▶ **EXERCISE AIM**:
Copy out the records from the line with "collector number: 8443" up to and including the line with "collector number: 21952*", swapping every "locality" for "site" and changing nothing else.

Stored data
--

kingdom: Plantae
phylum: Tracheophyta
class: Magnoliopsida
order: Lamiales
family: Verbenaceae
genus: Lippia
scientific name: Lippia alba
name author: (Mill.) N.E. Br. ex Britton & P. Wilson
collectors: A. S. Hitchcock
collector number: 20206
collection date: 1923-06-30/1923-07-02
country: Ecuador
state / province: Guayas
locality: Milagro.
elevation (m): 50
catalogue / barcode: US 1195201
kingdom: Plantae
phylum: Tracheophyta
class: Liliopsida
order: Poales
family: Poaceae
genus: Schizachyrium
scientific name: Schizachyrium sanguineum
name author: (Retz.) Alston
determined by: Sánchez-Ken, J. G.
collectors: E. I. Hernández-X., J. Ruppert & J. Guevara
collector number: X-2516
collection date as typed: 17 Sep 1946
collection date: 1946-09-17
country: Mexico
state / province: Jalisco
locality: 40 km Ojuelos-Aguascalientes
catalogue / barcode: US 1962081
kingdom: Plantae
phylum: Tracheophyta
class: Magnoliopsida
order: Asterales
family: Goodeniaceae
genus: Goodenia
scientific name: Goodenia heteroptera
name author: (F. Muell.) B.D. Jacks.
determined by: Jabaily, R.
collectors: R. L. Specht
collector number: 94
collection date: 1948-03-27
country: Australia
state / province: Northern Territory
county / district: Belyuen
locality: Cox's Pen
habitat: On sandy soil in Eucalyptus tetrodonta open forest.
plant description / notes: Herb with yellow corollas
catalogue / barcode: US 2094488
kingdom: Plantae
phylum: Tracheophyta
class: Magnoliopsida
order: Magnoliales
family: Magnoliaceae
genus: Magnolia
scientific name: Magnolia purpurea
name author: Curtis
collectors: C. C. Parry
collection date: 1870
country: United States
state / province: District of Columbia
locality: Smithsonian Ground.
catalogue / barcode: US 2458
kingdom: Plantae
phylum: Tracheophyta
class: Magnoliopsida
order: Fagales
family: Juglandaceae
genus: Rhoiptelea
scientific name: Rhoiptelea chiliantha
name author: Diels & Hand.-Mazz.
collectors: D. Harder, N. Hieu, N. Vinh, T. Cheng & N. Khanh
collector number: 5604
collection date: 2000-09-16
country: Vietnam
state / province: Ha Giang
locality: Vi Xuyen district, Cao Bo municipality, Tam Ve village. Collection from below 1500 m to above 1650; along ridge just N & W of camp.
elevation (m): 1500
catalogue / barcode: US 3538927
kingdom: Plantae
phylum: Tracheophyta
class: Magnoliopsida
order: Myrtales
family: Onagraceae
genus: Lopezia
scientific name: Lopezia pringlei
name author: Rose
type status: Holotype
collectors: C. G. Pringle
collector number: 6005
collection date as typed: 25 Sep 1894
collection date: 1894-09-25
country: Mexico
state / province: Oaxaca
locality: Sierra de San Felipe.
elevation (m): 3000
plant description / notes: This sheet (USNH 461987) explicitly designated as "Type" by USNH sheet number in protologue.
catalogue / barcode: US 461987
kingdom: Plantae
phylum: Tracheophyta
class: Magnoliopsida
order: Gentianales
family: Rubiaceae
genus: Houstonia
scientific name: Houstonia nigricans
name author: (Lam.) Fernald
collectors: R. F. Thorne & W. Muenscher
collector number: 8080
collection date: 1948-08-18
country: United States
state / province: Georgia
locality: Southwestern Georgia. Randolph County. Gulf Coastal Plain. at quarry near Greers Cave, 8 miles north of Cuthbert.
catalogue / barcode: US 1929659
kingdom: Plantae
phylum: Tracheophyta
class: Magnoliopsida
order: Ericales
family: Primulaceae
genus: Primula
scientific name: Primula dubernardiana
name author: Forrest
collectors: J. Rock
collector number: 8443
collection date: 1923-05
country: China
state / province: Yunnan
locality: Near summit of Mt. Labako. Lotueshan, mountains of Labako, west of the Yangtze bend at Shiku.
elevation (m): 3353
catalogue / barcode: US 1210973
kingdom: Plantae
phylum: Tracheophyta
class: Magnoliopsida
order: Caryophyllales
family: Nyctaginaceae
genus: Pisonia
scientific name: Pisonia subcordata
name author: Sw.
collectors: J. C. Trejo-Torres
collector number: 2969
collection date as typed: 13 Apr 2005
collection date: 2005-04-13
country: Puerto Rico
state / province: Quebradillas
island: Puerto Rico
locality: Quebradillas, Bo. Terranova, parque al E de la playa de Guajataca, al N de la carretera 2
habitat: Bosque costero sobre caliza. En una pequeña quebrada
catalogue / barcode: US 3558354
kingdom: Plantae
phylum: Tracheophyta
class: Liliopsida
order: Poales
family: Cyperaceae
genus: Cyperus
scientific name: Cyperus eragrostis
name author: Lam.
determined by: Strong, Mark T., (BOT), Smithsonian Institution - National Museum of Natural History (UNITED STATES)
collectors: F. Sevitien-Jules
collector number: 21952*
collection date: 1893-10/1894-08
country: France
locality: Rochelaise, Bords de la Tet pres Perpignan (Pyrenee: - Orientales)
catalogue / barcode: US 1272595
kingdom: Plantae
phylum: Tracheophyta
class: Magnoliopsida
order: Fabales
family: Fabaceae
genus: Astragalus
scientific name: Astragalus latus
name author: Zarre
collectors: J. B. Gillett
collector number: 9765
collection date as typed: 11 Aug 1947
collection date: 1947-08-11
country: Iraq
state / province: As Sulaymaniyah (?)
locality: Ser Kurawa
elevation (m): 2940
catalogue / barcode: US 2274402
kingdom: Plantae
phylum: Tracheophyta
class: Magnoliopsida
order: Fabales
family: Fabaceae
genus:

--

▶ **OUTPUT**:
collector number: 8443
collection date: 1923-05
country: China
state / province: Yunnan
site: Near summit of Mt. Labako. Lotueshan, mountains of Labako, west of the Yangtze bend at Shiku.
elevation (m): 3353
catalogue / barcode: US 1210973
kingdom: Plantae
phylum: Tracheophyta
class: Magnoliopsida
order: Caryophyllales
family: Nyctaginaceae
genus: Pisonia
scientific name: Pisonia subcordata
name author: Sw.
collectors: J. C. Trejo-Torres
collector number: 2969
collection date as typed: 13 Apr 2005
collection date: 2005-04-13
country: Puerto Rico
state / province: Quebradillas
island: Puerto Rico
site: Quebradillas, Bo. Terranova, parque al E de la playa de Guajataca, al N de la carretera 2
habitat: Bosque costero sobre caliza. En una pequeña quebrada
catalogue / barcode: US 3558354
kingdom: Plantae
phylum: Tracheophyta
class: Liliopsida
order: Poales
family: Cyperaceae
genus: Cyperus
scientific name: Cyperus eragrostis
name author: Lam.
determined by: Strong, Mark T., (BOT), Smithsonian Institution - National Museum of Natural History (UNITED STATES)
collectors: F. Sevitien-Jules
collector number: 21952*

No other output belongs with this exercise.